In [0]:
# An objective is to find 2 insights
#1. Find 5 items which were sold the most in each province
#2. Promotion effectiveness overall the supermarkets

In [0]:
import pandas as pd
from pyspark.sql.functions import sum, desc, row_number, when, col
from pyspark.sql.window import Window

1. Top 5 items sold in each province

In [0]:
#Step 1: Load Datasets
sales_df = spark.read.csv("/FileStore/tables/sales.csv", header=True)
item_df = spark.read.csv("/FileStore/tables/item.csv", header=True)
promotion_df = spark.read.csv("/FileStore/tables/promotion.csv", header=True)
supermrkt_df = spark.read.csv("/FileStore/tables/supermarket.csv", header=True)

In [0]:
item_df = item_df.withColumnRenamed("descrption", "description")

In [0]:
#Join sales and item tables
sales_items = sales_df.join(item_df, sales_df.code == item_df.code, "left").select(sales_df.code, sales_df.province, sales_df.units, item_df.description)

In [0]:
# Group by item code and province, sum the units sold
province_sales = sales_items.groupBy("code", "province", "description").agg(sum("units").alias("total_units"))

In [0]:
# 2. Define a window to rank items per province
windowSpec = Window.partitionBy("province").orderBy(desc("total_units"))

In [0]:
# 3. Add rank column
ranked_df = province_sales.withColumn("rank", row_number().over(windowSpec))

In [0]:
# 4. Filter top 5 per province
top5_per_province = ranked_df.filter(ranked_df.rank <= 5)

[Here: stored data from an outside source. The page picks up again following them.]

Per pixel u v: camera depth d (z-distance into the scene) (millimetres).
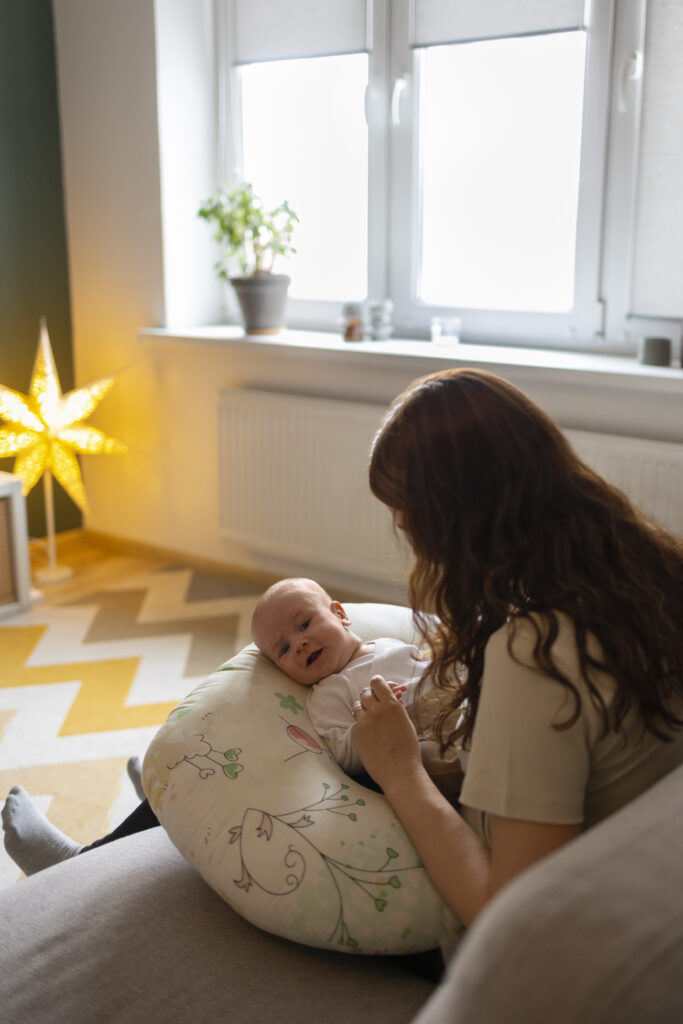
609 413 2633
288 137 3350
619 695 894
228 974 1030
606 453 2561
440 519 978
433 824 1026
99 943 1068
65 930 1088
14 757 2369
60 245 3715
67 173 3631
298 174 3359
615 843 682
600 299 2803
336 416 3035
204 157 3471
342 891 1048
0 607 3223
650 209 2650
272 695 1338
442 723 1110
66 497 3965
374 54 3055
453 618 1000
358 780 1323
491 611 969
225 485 3404
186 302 3525
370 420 2961
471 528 969
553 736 875
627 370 2510
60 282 3742
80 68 3469
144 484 3762
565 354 2840
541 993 583
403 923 1048
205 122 3445
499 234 2975
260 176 3461
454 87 2949
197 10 3328
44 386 3336
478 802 895
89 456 3914
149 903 1132
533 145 2840
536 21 2713
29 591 3293
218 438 3381
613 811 959
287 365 3234
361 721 1129
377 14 3020
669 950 579
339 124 3217
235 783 1155
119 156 3441
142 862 1217
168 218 3395
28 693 2697
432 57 2971
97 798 2201
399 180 3113
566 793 877
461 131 2969
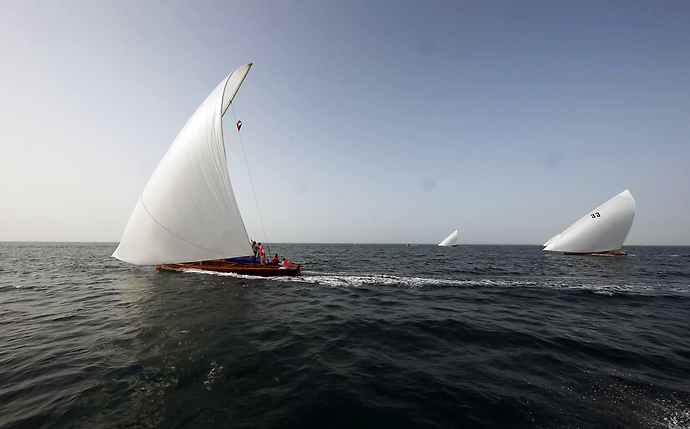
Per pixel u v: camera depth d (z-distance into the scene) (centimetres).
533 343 671
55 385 457
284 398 425
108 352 586
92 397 423
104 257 3491
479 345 656
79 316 842
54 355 570
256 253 1758
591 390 462
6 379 475
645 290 1384
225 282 1414
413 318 868
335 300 1113
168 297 1094
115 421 370
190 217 1503
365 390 451
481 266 2628
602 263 3011
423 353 608
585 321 862
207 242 1537
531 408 410
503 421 380
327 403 412
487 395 442
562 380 495
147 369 513
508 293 1292
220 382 471
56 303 1002
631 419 388
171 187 1471
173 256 1555
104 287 1298
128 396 427
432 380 487
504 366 548
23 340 651
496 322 838
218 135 1466
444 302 1103
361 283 1513
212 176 1488
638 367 549
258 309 943
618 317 912
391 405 411
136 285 1339
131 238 1588
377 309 980
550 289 1391
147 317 834
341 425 367
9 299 1067
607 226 3806
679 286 1508
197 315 859
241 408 399
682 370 539
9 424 363
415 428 362
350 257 3869
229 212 1520
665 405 422
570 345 660
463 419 383
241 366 529
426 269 2298
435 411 399
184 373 500
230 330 729
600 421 383
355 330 751
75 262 2673
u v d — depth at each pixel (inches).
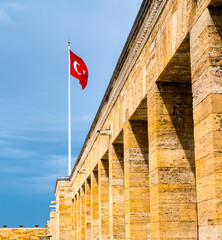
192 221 538.3
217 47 401.7
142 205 716.0
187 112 568.1
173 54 498.9
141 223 709.9
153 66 582.6
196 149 422.3
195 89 430.3
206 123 400.8
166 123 561.0
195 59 432.1
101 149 1028.5
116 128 844.6
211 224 382.6
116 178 882.1
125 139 755.4
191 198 542.9
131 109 709.3
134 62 690.2
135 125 738.2
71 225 1886.1
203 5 414.3
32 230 2329.0
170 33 511.5
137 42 650.8
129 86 731.4
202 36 415.2
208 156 393.7
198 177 414.9
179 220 535.2
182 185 545.0
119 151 898.1
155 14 565.6
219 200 376.8
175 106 567.5
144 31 614.5
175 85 573.0
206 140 399.5
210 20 405.1
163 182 543.5
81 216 1492.4
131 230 706.8
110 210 886.4
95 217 1173.7
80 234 1498.5
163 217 534.3
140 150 730.8
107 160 1054.4
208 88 397.7
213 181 381.7
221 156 384.5
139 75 661.3
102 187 1036.5
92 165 1192.2
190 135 560.7
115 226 856.9
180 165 550.6
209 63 398.9
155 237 545.0
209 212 387.5
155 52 573.6
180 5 476.7
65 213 1929.1
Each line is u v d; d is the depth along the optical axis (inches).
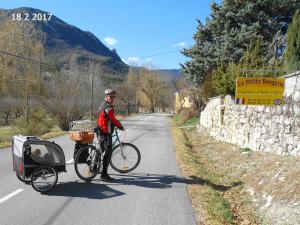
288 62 485.4
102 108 355.6
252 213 285.3
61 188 327.6
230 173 418.0
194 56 1087.6
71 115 1096.2
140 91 3878.0
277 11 978.1
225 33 986.7
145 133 976.9
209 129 868.6
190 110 1582.2
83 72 1911.9
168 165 451.2
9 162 460.4
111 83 3651.6
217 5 1018.1
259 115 485.1
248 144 524.7
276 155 416.8
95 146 359.3
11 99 1537.9
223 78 684.1
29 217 252.4
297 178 295.3
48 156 311.1
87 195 307.0
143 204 285.6
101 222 245.4
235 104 604.4
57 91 1148.5
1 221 244.1
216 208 278.5
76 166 347.3
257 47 689.0
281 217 256.7
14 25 1625.2
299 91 381.1
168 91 4023.1
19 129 906.1
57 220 247.4
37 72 1585.9
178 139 800.3
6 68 1574.8
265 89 448.5
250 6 948.0
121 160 394.3
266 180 328.2
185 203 289.9
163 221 249.1
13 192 312.3
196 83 1163.9
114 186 337.7
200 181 366.9
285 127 403.5
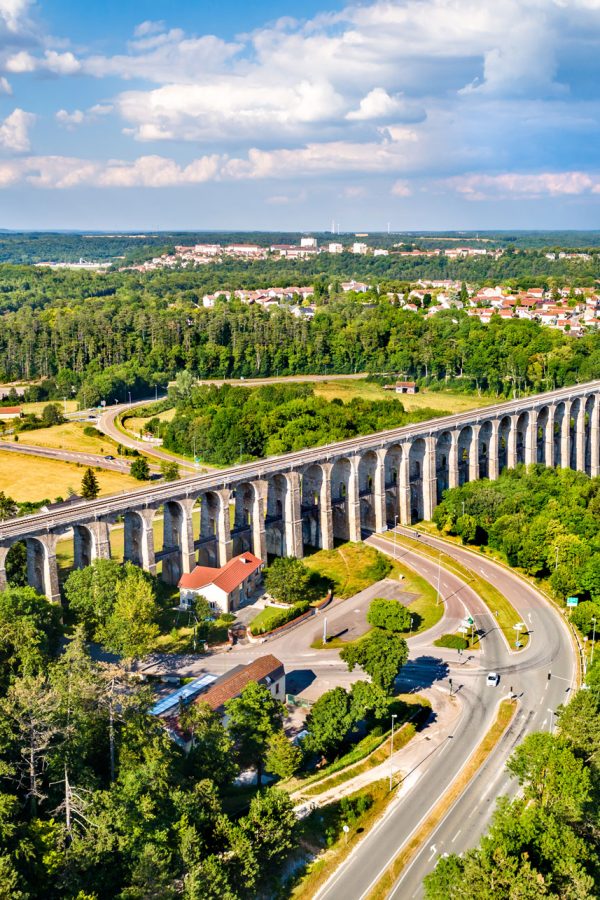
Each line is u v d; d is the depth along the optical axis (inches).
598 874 3503.9
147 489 6899.6
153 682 5511.8
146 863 3277.6
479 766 4694.9
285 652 6082.7
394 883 3846.0
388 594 7121.1
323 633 6378.0
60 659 4606.3
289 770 4352.9
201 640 6131.9
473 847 3966.5
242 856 3607.3
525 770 4138.8
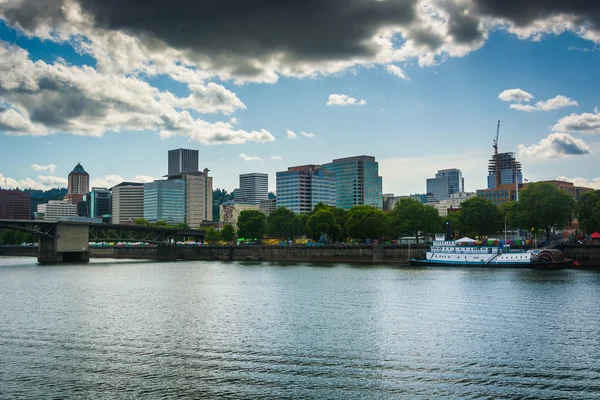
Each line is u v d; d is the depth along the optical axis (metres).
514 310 95.25
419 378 59.12
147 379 59.25
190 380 58.84
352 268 192.12
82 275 181.12
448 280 142.25
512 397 53.72
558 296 109.50
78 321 90.75
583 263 183.62
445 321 87.06
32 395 54.62
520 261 177.88
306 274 170.75
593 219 198.75
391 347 71.31
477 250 188.62
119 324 87.88
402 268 186.62
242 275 173.88
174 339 76.88
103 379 59.28
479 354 67.69
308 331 81.19
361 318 90.75
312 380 58.72
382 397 53.88
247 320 90.50
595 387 56.12
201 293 126.31
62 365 64.44
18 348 72.25
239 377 59.78
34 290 134.62
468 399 53.34
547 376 59.44
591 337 75.44
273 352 69.50
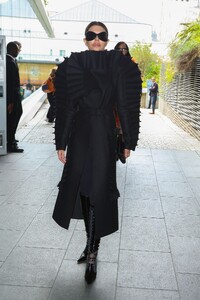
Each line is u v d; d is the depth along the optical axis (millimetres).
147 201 4820
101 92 2775
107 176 2805
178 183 5707
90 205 2879
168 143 9242
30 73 51781
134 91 2824
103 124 2812
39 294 2738
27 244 3516
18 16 21531
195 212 4469
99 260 3238
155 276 3006
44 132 10141
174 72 13758
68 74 2762
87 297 2717
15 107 7492
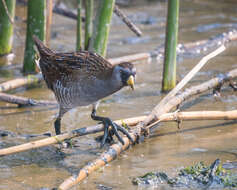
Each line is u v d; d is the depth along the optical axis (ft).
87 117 35.53
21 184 25.31
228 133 31.42
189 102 37.55
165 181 25.04
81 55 29.73
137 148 29.71
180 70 45.78
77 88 29.63
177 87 31.17
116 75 27.99
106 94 29.22
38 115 36.17
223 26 62.64
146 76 45.01
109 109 36.86
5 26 49.44
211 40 55.11
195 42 53.98
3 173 26.76
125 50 53.36
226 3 77.46
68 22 66.54
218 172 25.09
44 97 39.96
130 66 27.84
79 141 31.37
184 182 24.71
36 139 31.48
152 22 66.44
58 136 27.66
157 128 32.76
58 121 31.63
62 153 29.58
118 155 28.45
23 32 58.90
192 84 41.55
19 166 27.76
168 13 37.73
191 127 32.78
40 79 42.80
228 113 31.78
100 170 26.61
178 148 29.43
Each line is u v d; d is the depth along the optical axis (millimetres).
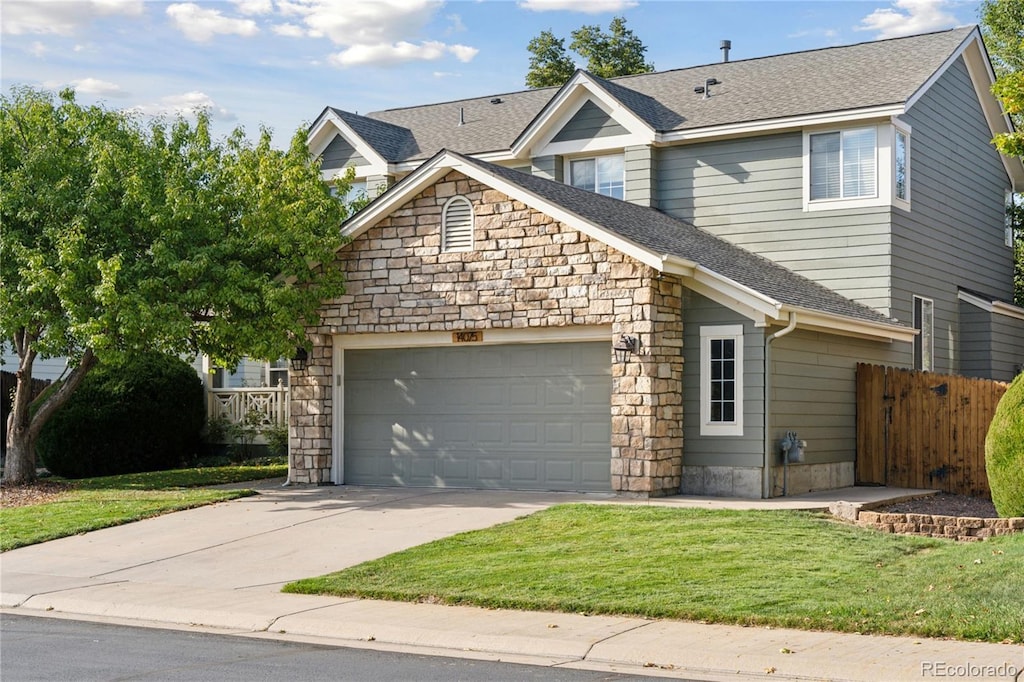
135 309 18188
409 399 19984
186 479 21656
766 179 23000
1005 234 28812
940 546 12859
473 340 19172
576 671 8727
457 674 8633
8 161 19562
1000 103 26812
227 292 18578
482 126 28016
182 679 8492
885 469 20469
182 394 25469
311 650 9664
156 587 12445
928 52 23672
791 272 22531
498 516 15680
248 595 11891
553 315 18141
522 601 10805
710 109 23938
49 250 19109
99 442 23781
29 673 8742
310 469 20328
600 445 18188
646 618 10188
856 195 22047
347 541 14469
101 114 20328
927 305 23750
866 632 9289
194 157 20344
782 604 10070
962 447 19641
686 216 23922
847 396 20531
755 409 17625
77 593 12242
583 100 24641
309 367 20422
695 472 18047
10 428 21250
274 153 19938
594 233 17594
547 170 25141
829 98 22406
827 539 13117
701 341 18125
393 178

2. Promotion Effectiveness

In [0]:
#1. Joining Sales with Promotion on 'code' and 'supermarket'
sales_promo_df = sales_df.join(
    promotion_df,
    on=['code', 'supermarket', "province", "week"],
    how='left'
)

In [0]:
sales_promo_df = sales_promo_df.select(
    "code", "supermarket", "province", "amount", "units", "time", "basket", "day", "voucher", "feature", "display", "week"
)

In [0]:
#2. Adding a column to mark if the item was promoted
sales_promo_df = sales_promo_df.withColumn(
    "is_promoted",
    when(col("week").isNotNull(), 1).otherwise(0)
)

In [0]:
#Aggregating sales by promotion
promo_effectiveness = sales_promo_df.groupBy("is_promoted") \
    .agg(
        sum("units").alias("total_units"),
        sum("amount").alias("total_sales")
    )